──────── TEXT EXCERPT

Is M ⊗ M some how related to cartesian product, so domain of the morphism is defined as M x M ?

Exactly. More specifically, we get those monoids that are expressed by the Monoid class from base by picking Hask (the category with all Haskell types as objects and all Haskell functions as morphisms) as C, (,) (the pair type constructor) as , and () (the unit type) as I. The signatures of μ and η, translated to Haskell, then become:

μ :: (M, M) -> M
η :: () -> M

By currying μ, and making use of how () -> M functions are in one-to-one correspondence to M values (all of them look like \() -> m for some m), we get the familiar Monoid methods:

mappend :: M -> M -> M
mempty :: M

Note that the categorical definition is far more general than just Monoid. For instance, we might keep working in Hask while replacing (,) and () with their duals, Either and Void, thus getting:

μ :: Either A A -> A
η :: Void -> A

Every Haskell type is a monoid in this particular manner (μ is either id id, and η is absurd).

────────────────
──────── SUPPLIED DATA

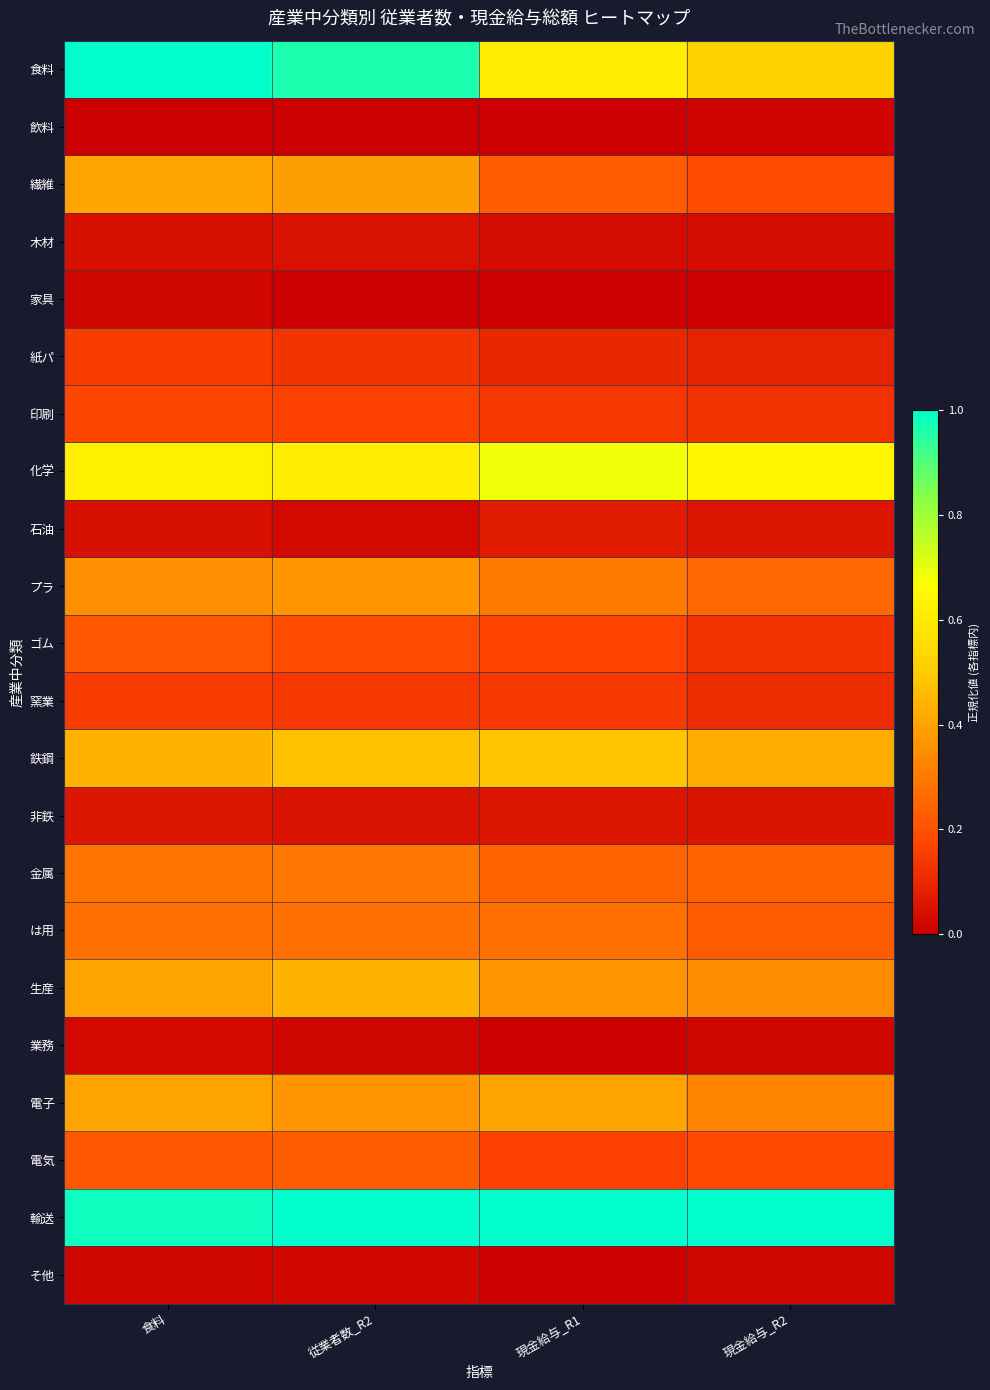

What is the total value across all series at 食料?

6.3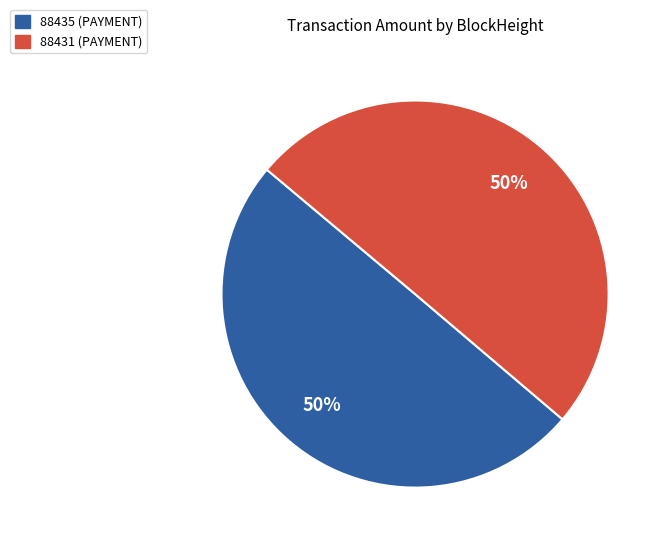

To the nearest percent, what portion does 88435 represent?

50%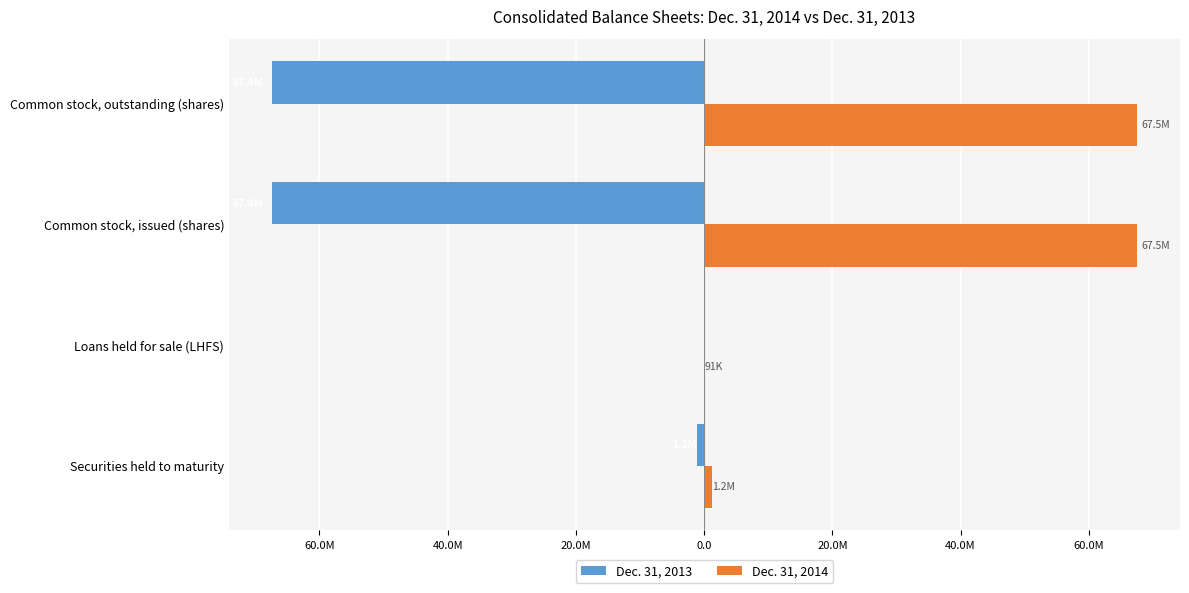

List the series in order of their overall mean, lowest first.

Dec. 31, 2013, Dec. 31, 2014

────────────────

_PROBLEMS TO SOLVE_:
**A.** Reproduce the monoid explanation word for word, everything from "By currying μ, and" down to "η is absurd).".
**B.** Decide whether each statement agrees with the monoid explanation, answering yes or no and quoting the words that settle it: (i) Hask is the category chosen as C. (ii) In the dual example, Either and Void take the place of (,) and (). (iii) Only some Haskell types are monoids in the Either and Void manner.
The records are material apart from the monoid explanation.

_ACTIVITY ANSWERS_:
**A.**
By currying μ, and making use of how () -> M functions are in one-to-one correspondence to M values (all of them look like \() -> m for some m), we get the familiar Monoid methods:

mappend :: M -> M -> M
mempty :: M

Note that the categorical definition is far more general than just Monoid. For instance, we might keep working in Hask while replacing (,) and () with their duals, Either and Void, thus getting:

μ :: Either A A -> A
η :: Void -> A

Every Haskell type is a monoid in this particular manner (μ is either id id, and η is absurd).

**B.**
(i) Yes: "by picking Hask"
(ii) Yes: "replacing (,) and () with their duals, Either and Void"
(iii) No: "Every Haskell type is a monoid in this particular manner"